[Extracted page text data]
:::::

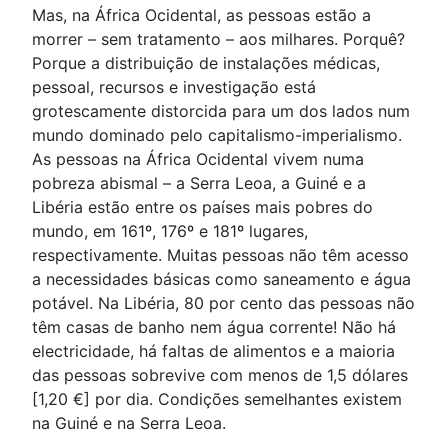
Mas, na África Ocidental, as pessoas estão a
morrer – sem tratamento – aos milhares. Porquê?
Porque a distribuição de instalações médicas,
pessoal, recursos e investigação está
grotescamente distorcida para um dos lados num
mundo dominado pelo capitalismo-imperialismo.
As pessoas na África Ocidental vivem numa
pobreza abismal – a Serra Leoa, a Guiné e a
Libéria estão entre os países mais pobres do
mundo, em 161º, 176º e 181º lugares,
respectivamente. Muitas pessoas não têm acesso
a necessidades básicas como saneamento e água
potável. Na Libéria, 80 por cento das pessoas não
têm casas de banho nem água corrente! Não há
electricidade, há faltas de alimentos e a maioria
das pessoas sobrevive com menos de 1,5 dólares
[1,20 €] por dia. Condições semelhantes existem
na Guiné e na Serra Leoa.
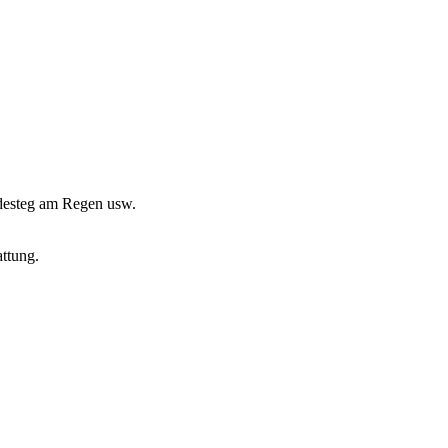
desteg am Regen usw.
attung.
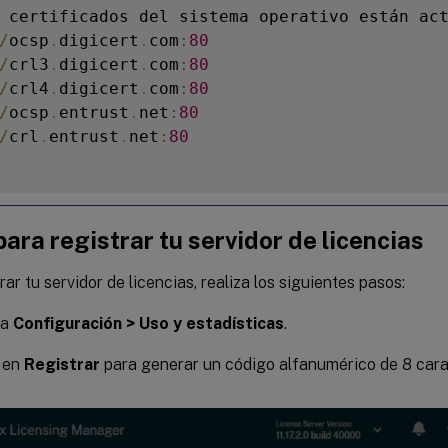
 certificados del sistema operativo están ac
/
ocsp
.
digicert
.
com
:
80
/
crl3
.
digicert
.
com
:
80
/
crl4
.
digicert
.
com
:
80
/
ocsp
.
entrust
.
net
:
80
/
crl
.
entrust
.
net
:
80
ara registrar tu servidor de licencias
rar tu servidor de licencias, realiza los siguientes pasos:
 a
Configuración > Uso y estadísticas
.
c en
Registrar
para generar un código alfanumérico de 8 cara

:::::

ACTION ITEM |
If pictures appear in the data, omit them and copy all other parts exactly.

EXPECTED ANSWER |
Mas, na África Ocidental, as pessoas estão a
morrer – sem tratamento – aos milhares. Porquê?
Porque a distribuição de instalações médicas,
pessoal, recursos e investigação está
grotescamente distorcida para um dos lados num
mundo dominado pelo capitalismo-imperialismo.
As pessoas na África Ocidental vivem numa
pobreza abismal – a Serra Leoa, a Guiné e a
Libéria estão entre os países mais pobres do
mundo, em 161º, 176º e 181º lugares,
respectivamente. Muitas pessoas não têm acesso
a necessidades básicas como saneamento e água
potável. Na Libéria, 80 por cento das pessoas não
têm casas de banho nem água corrente! Não há
electricidade, há faltas de alimentos e a maioria
das pessoas sobrevive com menos de 1,5 dólares
[1,20 €] por dia. Condições semelhantes existem
na Guiné e na Serra Leoa.
desteg am Regen usw.
attung.
 certificados del sistema operativo están ac
/
ocsp
.
digicert
.
com
:
80
/
crl3
.
digicert
.
com
:
80
/
crl4
.
digicert
.
com
:
80
/
ocsp
.
entrust
.
net
:
80
/
crl
.
entrust
.
net
:
80
ara registrar tu servidor de licencias
rar tu servidor de licencias, realiza los siguientes pasos:
 a
Configuración > Uso y estadísticas
.
c en
Registrar
para generar un código alfanumérico de 8 cara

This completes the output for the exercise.